ОТРЫВОК ДЛЯ ЧТЕНИЯ:
---------------

Литература ему более по сердцу, чем политика, и для покровительства ей он принимает правильные меры: пролагает путь в будущее учреждение первой римской публичной библиотеки в Atrium Libertatis, едва ли не важнее - устройство открытых чтений современных произведений изящной словесности. В своем доме - хранилище богатого собрания произведений искусства[2], среди которых был и Бык Фарнезе, - он принимает многих поэтов. Катулл, который был его старше примерно на десять лет, хвалит остроумие Поллиона (Catull. 9, 6); Гельвий Цинна посвящает ему пропемптик, Вергилий три эклоги (3, 4 и 8), Гораций - первое стихотворение второй книги Од; когда греческий историк Тимаген впал в немилость при дворе Августа, Поллион оказал покровительство прежде не вызывавшему у него симпатии автору.
Обзор творчества
Наряду с трагедиями, любовными стихотворениями, грамматическими трактатами и речами прежде всего следует упомянуть Historiae, написанные после битвы при Акциуме (Hor. carm. 2, 1); они включали 17 книг и были посвящены современной истории начиная с 60 г. до Р. Х.[3] Относительно длинный сохранившийся связный текст - только оценка Цицерона (Sen. suas. 6, 24). К этому надо прибавить три сохранившихся письма (у Cic. fam. 10, 31-33).
Источники, образцы, жанры
Поллион в основном черпает материал из первых рук; у него есть доступ к окружению Цезаря, чье самоизображение он старается превзойти в достоверности. Славилась его "тщательность", diligentia (Quint, inst. 10, 2, 25); также ему знакомы механизмы республиканской политики. Учитывая все это, остается только сожалеть об утрате его труда. Иногда сохранившиеся тексты продолжателей Поллиона позволяют проверять утверждения Цезаря.
Литературная техника
По единственному более пространному фрагменту (Sen. suas. 6, 24) можно заключить, что Поллион - как многие другие историки - вставлял по поводу смерти отдельных лиц похвальные реплики в духе некрологов. Он руководствовался при разработке образа отдельного лица определенными категориями: ingenium, industria, natura, fortuna. Правда, Сенека предупреждает, чтобы по этому удачному отрывку не судили о литературных достоинствах произведения в целом. В данном месте Поллиона, возможно, вдохновил его предмет - Цицерон.

---------------

ИСХОДНЫЕ ДАННЫЕ:
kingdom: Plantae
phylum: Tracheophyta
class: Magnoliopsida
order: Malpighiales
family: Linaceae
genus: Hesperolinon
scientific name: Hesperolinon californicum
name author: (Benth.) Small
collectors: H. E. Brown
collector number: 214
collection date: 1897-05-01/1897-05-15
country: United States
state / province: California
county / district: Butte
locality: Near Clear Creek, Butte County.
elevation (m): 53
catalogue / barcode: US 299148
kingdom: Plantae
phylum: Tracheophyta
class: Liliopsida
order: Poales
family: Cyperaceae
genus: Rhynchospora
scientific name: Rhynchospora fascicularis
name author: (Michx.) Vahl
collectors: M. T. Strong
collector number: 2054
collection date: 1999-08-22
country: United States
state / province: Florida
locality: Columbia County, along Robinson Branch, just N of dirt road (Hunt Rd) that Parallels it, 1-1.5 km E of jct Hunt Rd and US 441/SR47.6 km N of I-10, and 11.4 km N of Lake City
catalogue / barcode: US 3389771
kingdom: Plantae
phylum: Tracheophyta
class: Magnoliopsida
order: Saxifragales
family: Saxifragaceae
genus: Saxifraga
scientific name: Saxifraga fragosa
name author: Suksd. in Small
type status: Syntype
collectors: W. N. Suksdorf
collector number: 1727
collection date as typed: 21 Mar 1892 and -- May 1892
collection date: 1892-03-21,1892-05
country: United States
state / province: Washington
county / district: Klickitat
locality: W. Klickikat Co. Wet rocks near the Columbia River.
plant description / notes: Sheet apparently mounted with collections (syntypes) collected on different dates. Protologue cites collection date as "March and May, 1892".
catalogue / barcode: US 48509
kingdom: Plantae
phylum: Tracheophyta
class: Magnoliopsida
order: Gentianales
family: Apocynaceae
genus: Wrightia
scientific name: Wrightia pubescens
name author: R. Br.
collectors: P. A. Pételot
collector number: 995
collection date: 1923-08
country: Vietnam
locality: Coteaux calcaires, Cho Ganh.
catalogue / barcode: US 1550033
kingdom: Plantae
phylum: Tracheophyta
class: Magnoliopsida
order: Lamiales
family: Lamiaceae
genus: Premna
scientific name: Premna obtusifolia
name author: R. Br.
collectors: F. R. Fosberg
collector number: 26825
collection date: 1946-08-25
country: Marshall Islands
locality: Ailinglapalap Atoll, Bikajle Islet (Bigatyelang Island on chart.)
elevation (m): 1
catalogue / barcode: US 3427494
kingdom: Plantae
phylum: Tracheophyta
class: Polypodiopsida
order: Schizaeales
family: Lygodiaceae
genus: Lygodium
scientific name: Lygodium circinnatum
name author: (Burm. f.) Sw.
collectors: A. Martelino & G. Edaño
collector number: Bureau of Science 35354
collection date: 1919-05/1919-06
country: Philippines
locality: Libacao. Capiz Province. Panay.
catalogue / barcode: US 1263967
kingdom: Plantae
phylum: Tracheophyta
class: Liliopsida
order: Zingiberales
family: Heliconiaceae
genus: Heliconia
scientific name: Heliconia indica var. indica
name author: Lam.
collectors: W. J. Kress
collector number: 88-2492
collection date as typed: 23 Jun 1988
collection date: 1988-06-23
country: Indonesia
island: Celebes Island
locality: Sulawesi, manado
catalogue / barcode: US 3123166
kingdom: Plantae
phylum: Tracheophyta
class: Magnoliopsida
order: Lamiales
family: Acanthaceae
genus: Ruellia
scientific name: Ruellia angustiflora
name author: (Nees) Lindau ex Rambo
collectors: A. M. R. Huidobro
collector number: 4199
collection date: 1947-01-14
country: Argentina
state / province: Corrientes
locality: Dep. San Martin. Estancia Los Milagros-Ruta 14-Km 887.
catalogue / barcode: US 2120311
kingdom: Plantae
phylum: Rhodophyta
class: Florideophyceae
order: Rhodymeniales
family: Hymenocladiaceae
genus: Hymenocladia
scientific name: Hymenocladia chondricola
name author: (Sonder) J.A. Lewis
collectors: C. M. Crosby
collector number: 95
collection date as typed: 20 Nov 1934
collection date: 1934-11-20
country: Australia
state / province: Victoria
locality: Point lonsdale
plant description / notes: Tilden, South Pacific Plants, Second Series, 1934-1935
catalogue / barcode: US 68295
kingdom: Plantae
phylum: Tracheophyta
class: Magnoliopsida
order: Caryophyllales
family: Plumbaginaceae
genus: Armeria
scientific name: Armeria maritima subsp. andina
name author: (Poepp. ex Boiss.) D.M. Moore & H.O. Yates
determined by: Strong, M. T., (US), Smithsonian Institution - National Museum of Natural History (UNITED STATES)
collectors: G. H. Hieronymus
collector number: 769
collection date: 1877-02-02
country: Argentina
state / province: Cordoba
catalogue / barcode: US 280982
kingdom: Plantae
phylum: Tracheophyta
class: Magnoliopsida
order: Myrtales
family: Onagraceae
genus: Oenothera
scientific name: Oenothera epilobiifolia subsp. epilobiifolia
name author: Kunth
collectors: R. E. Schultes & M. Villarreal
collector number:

---------------

ЗАДАНИЕ:
Продолжите текст о Поллионе, начав сразу после его последнего предложения.

ИТОГОВЫЙ ОТВЕТ:
Склонность под видом объективности внушить истолкование in malam partem, которую можно усмотреть в отрывке, как представляется, предвосхищает Тацита[4].
Для Поллиона засвидетельствован также следующий технический прием: сопровождать события не собственным комментарием, но краткими высказываниями самих действующих лиц (Suet. Iul 30).
Пример сильно сгущенного, разделенного на колоны и перемежаемого репликами в скобках повествования, которое также нельзя упрекнуть в недостатке конкретных деталей и красочности, первая половина письма fam. 10, 32. Разоблачительная жесткость напоминает, с одной стороны, Г. Гракха, с другой - Тацита.
Язык и стиль[5]
Стиль Поллиона, по мнению древних, был "жестким и сухим" (Tac. dial 21, 7), его слог "неровным", его фразы, внезапно обрываясь, оставляли читателя в недоумении (Sen. epist. 100, 7). Некоторые места производят такое впечатление, что автор поколением старше Цицерона (Quint, inst. 10, 1, 113). Причина тому - не в искусной архаизации, от которой Поллион отказывается, но в отсутствии заботы о сочетаемости слов, что соответствует стремлению к прямому смыслу. Его язык глубочайшим образом связан с предметом: "клянусь Геркулесом, пусть плохо придется словам, если они не будут следовать делу", male hercule eveniat verbis, nisi rem sequuntur (у Порфириона к Hor. Ars 311).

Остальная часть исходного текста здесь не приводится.